● Requirement:
According to the text on the State Department's human rights report on Iran, how many juvenile offenders were executed in 2020?

At least 550 prisoners of conscience were being held in jails up and down Iran last September, including members of minority religions, researchers for the US State Department have said.

The State Department’s latest report on the state of human rights in the country in 2020-21 was predictably bleak, re-hashing a litany of documented abuses by arms of the Iranian state – from the police to the Basij to the Supreme Leader’s office – throughout the year.

No Let-Up in Ill-Treatment of Detainees

Political prisoners, the report noted, remained especially vulnerable to torture and mistreatment behind bars. The last two years have seen more detainees, such as mother-of-two Maryam Akbari-Monfared, internally exiled to remote parts of Iran miles away from their families.

The report also highlighted the jailing of several more defense attorneys, including Javad Alikordi, Amirsalar Davoudi and Mohammad Najafi. In August officials in Tehran also arrested six prominent lawyers who sought to take Supreme Leader Ali Khamenei to task over colossal, fatal failings during Covid-19.

The government and agents, the State Department noted, had meanwhile committed “arbitrary and unlawful” killings principally by deploying the death sentence for crimes that did not meet the international legal standard to permit it, such as drug-related offences. Last October UN Special Rapporteur told the General Assembly this was the case for “almost all” executions in Iran.

In January 2021 the activist Javid Dehghan was hanged in Zahedan on the vague charge of “war against God” after he had been horrifically tortured by the IRGC into giving a forced “confession”. His case was highlighted in the report, as was that of Zahra Esmaili, who was hanged in prison in February after confessing to killing her husband, a Ministry of Intelligence official.

Two men, Sajad Sanjari and Arman Abdolali, were hanged for offences committed as minors. Another, Hossein Shahbazi, is still on death row today. The State Department asserted at least six juvenile offenders were executed in 2020.

A large number of ethnic Arabs and Baluchis were killed by state forces both in custody and outside, the report stated. In February, it said, 10 fuel carriers on the border with Pakistan were known to have been killed in protests over cross-border blockades.

● Given data:

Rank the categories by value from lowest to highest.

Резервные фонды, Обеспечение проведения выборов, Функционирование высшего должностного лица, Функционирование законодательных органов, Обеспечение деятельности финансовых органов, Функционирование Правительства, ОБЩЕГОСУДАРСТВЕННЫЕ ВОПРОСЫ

● Answer space:
At least six.